Linux is still an operating system. So yes, It can still get some nasty malware.

Let’s think about this.

The most popular operating system usually is the main target. Pretend you’re going to make some malware, and you want to infect some users. Which operating system should you target? Are you going to use the most popular operating system? Or the operating system nobody uses?

Microsoft’s Windows is by far the most popular operating system as of 2020.

So, Linux just isn’t targeted for malware as much. Is that the only reason though?

No! Unlike Windows, Linux is open source. That means anybody can view and edit the Linux code themself. Making Linux open source is a great idea for security, this is because the Linux community can help find bugs and security vulnerabilities and help fix them.

Linux is a very secure operating system. You should use it.

I hope this post will help you to understand why Linux doesn’t need antivirus.

If you have any questions feel free to comment down below.


2 thoughts on “Why Doesn’t Linux Need Antivirus?”

  1. This is a very good point, when malicious actors try to get their malware on as many computers as possible they make it so it’ll be compatible with the most amount of machines.

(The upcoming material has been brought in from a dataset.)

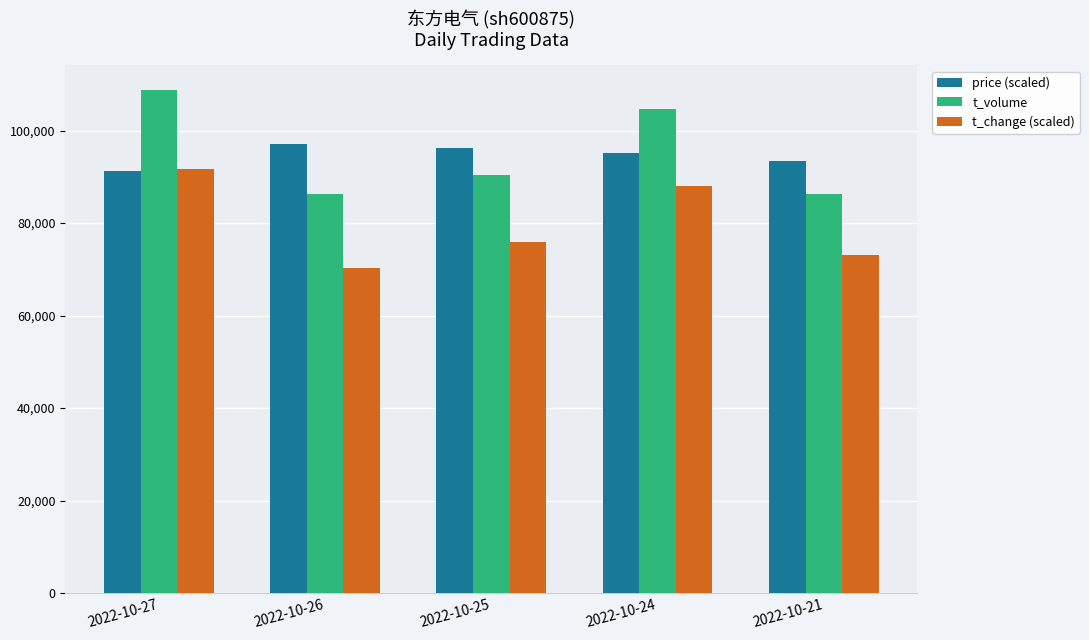

How many values in the price (scaled) series are below 95120?

2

    This is certainly true for desktops, but what do you think about how the vast majority of servers are running linux hosts? (https://thecloudmarket.com/stats#/by_platform_definition).

    I think Linux is a better designed and written operating system than Windows :-). Here’s a good list of security features/systems in Linux that are worth digging into: https://kernsec.org/wiki/index.php/Projects

  2. I’d be curious what the overall security profile is for non-mainstream OSes. For example, is the smaller number of code contributors/reviewers that the BSDs have offset by their lower adoption rate? I’d imagine that you’d be more impervious to mass malware campaigns (at least those directed at the OS level), but if you were targeted specifically, I’d assume there would be more undiscovered vulnerabilities that could be exploited.